◆ **TASK PROMPT**
Could you render the data below as a Markdown table with the columns "Row" and "Text", giving each line its row number and skipping any blank lines?

◆ **DATA PROVIDED**
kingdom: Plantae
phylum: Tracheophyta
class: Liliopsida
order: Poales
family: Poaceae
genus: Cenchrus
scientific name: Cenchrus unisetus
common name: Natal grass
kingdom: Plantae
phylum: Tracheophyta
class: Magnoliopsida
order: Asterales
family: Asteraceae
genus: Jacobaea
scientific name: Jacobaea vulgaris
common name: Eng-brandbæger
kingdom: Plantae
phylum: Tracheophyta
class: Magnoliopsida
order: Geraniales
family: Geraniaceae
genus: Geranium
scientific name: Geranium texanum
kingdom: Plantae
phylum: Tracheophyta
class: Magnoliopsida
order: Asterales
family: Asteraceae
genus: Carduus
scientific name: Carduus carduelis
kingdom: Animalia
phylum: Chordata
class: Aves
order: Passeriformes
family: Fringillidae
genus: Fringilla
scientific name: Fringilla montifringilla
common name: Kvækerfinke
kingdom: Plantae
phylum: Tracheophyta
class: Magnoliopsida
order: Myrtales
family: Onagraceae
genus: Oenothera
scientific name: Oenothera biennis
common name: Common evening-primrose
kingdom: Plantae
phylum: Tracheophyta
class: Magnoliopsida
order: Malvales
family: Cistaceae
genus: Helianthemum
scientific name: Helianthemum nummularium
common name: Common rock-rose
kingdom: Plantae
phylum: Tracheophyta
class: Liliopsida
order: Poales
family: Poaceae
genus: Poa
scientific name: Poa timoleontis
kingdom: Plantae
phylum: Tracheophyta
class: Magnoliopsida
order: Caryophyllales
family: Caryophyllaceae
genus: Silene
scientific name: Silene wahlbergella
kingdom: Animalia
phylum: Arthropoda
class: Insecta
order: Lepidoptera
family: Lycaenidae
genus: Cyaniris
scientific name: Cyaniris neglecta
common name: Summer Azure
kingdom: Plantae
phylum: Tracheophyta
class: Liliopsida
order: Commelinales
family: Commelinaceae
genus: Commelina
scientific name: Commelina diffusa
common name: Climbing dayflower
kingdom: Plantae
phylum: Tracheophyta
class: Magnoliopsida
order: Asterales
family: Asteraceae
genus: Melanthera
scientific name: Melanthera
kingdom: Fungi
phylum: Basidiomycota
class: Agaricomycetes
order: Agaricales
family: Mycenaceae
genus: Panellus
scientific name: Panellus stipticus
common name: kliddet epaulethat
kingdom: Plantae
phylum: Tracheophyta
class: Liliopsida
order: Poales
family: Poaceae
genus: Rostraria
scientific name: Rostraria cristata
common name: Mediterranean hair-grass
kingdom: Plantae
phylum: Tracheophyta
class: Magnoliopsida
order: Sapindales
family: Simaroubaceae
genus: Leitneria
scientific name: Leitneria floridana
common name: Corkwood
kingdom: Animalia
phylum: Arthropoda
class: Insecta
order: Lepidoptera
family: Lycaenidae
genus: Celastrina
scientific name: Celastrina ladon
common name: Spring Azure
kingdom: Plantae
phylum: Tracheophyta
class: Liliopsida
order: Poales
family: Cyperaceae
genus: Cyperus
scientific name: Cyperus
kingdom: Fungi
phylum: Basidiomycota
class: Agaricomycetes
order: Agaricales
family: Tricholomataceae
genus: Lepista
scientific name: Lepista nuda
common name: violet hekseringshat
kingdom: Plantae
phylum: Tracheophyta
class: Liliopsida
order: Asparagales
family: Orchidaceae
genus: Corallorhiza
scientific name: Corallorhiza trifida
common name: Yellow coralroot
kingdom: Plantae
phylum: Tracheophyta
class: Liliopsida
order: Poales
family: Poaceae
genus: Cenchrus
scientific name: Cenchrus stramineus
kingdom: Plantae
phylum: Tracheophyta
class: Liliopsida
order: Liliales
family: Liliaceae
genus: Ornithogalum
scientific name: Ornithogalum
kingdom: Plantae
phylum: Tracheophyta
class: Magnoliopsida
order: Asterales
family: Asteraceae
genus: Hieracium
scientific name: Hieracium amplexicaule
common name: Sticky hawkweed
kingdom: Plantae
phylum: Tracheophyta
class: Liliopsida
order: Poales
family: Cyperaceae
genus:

◆ **ANSWER TO THE PROBLEM**
| Row | Text |
|---|---|
| 1 | kingdom: Plantae |
| 2 | phylum: Tracheophyta |
| 3 | class: Liliopsida |
| 4 | order: Poales |
| 5 | family: Poaceae |
| 6 | genus: Cenchrus |
| 7 | scientific name: Cenchrus unisetus |
| 8 | common name: Natal grass |
| 9 | kingdom: Plantae |
| 10 | phylum: Tracheophyta |
| 11 | class: Magnoliopsida |
| 12 | order: Asterales |
| 13 | family: Asteraceae |
| 14 | genus: Jacobaea |
| 15 | scientific name: Jacobaea vulgaris |
| 16 | common name: Eng-brandbæger |
| 17 | kingdom: Plantae |
| 18 | phylum: Tracheophyta |
| 19 | class: Magnoliopsida |
| 20 | order: Geraniales |
| 21 | family: Geraniaceae |
| 22 | genus: Geranium |
| 23 | scientific name: Geranium texanum |
| 24 | kingdom: Plantae |
| 25 | phylum: Tracheophyta |
| 26 | class: Magnoliopsida |
| 27 | order: Asterales |
| 28 | family: Asteraceae |
| 29 | genus: Carduus |
| 30 | scientific name: Carduus carduelis |
| 31 | kingdom: Animalia |
| 32 | phylum: Chordata |
| 33 | class: Aves |
| 34 | order: Passeriformes |
| 35 | family: Fringillidae |
| 36 | genus: Fringilla |
| 37 | scientific name: Fringilla montifringilla |
| 38 | common name: Kvækerfinke |
| 39 | kingdom: Plantae |
| 40 | phylum: Tracheophyta |
| 41 | class: Magnoliopsida |
| 42 | order: Myrtales |
| 43 | family: Onagraceae |
| 44 | genus: Oenothera |
| 45 | scientific name: Oenothera biennis |
| 46 | common name: Common evening-primrose |
| 47 | kingdom: Plantae |
| 48 | phylum: Tracheophyta |
| 49 | class: Magnoliopsida |
| 50 | order: Malvales |
| 51 | family: Cistaceae |
| 52 | genus: Helianthemum |
| 53 | scientific name: Helianthemum nummularium |
| 54 | common name: Common rock-rose |
| 55 | kingdom: Plantae |
| 56 | phylum: Tracheophyta |
| 57 | class: Liliopsida |
| 58 | order: Poales |
| 59 | family: Poaceae |
| 60 | genus: Poa |
| 61 | scientific name: Poa timoleontis |
| 62 | kingdom: Plantae |
| 63 | phylum: Tracheophyta |
| 64 | class: Magnoliopsida |
| 65 | order: Caryophyllales |
| 66 | family: Caryophyllaceae |
| 67 | genus: Silene |
| 68 | scientific name: Silene wahlbergella |
| 69 | kingdom: Animalia |
| 70 | phylum: Arthropoda |
| 71 | class: Insecta |
| 72 | order: Lepidoptera |
| 73 | family: Lycaenidae |
| 74 | genus: Cyaniris |
| 75 | scientific name: Cyaniris neglecta |
| 76 | common name: Summer Azure |
| 77 | kingdom: Plantae |
| 78 | phylum: Tracheophyta |
| 79 | class: Liliopsida |
| 80 | order: Commelinales |
| 81 | family: Commelinaceae |
| 82 | genus: Commelina |
| 83 | scientific name: Commelina diffusa |
| 84 | common name: Climbing dayflower |
| 85 | kingdom: Plantae |
| 86 | phylum: Tracheophyta |
| 87 | class: Magnoliopsida |
| 88 | order: Asterales |
| 89 | family: Asteraceae |
| 90 | genus: Melanthera |
| 91 | scientific name: Melanthera |
| 92 | kingdom: Fungi |
| 93 | phylum: Basidiomycota |
| 94 | class: Agaricomycetes |
| 95 | order: Agaricales |
| 96 | family: Mycenaceae |
| 97 | genus: Panellus |
| 98 | scientific name: Panellus stipticus |
| 99 | common name: kliddet epaulethat |
| 100 | kingdom: Plantae |
| 101 | phylum: Tracheophyta |
| 102 | class: Liliopsida |
| 103 | order: Poales |
| 104 | family: Poaceae |
| 105 | genus: Rostraria |
| 106 | scientific name: Rostraria cristata |
| 107 | common name: Mediterranean hair-grass |
| 108 | kingdom: Plantae |
| 109 | phylum: Tracheophyta |
| 110 | class: Magnoliopsida |
| 111 | order: Sapindales |
| 112 | family: Simaroubaceae |
| 113 | genus: Leitneria |
| 114 | scientific name: Leitneria floridana |
| 115 | common name: Corkwood |
| 116 | kingdom: Animalia |
| 117 | phylum: Arthropoda |
| 118 | class: Insecta |
| 119 | order: Lepidoptera |
| 120 | family: Lycaenidae |
| 121 | genus: Celastrina |
| 122 | scientific name: Celastrina ladon |
| 123 | common name: Spring Azure |
| 124 | kingdom: Plantae |
| 125 | phylum: Tracheophyta |
| 126 | class: Liliopsida |
| 127 | order: Poales |
| 128 | family: Cyperaceae |
| 129 | genus: Cyperus |
| 130 | scientific name: Cyperus |
| 131 | kingdom: Fungi |
| 132 | phylum: Basidiomycota |
| 133 | class: Agaricomycetes |
| 134 | order: Agaricales |
| 135 | family: Tricholomataceae |
| 136 | genus: Lepista |
| 137 | scientific name: Lepista nuda |
| 138 | common name: violet hekseringshat |
| 139 | kingdom: Plantae |
| 140 | phylum: Tracheophyta |
| 141 | class: Liliopsida |
| 142 | order: Asparagales |
| 143 | family: Orchidaceae |
| 144 | genus: Corallorhiza |
| 145 | scientific name: Corallorhiza trifida |
| 146 | common name: Yellow coralroot |
| 147 | kingdom: Plantae |
| 148 | phylum: Tracheophyta |
| 149 | class: Liliopsida |
| 150 | order: Poales |
| 151 | family: Poaceae |
| 152 | genus: Cenchrus |
| 153 | scientific name: Cenchrus stramineus |
| 154 | kingdom: Plantae |
| 155 | phylum: Tracheophyta |
| 156 | class: Liliopsida |
| 157 | order: Liliales |
| 158 | family: Liliaceae |
| 159 | genus: Ornithogalum |
| 160 | scientific name: Ornithogalum |
| 161 | kingdom: Plantae |
| 162 | phylum: Tracheophyta |
| 163 | class: Magnoliopsida |
| 164 | order: Asterales |
| 165 | family: Asteraceae |
| 166 | genus: Hieracium |
| 167 | scientific name: Hieracium amplexicaule |
| 168 | common name: Sticky hawkweed |
| 169 | kingdom: Plantae |
| 170 | phylum: Tracheophyta |
| 171 | class: Liliopsida |
| 172 | order: Poales |
| 173 | family: Cyperaceae |
| 174 | genus: |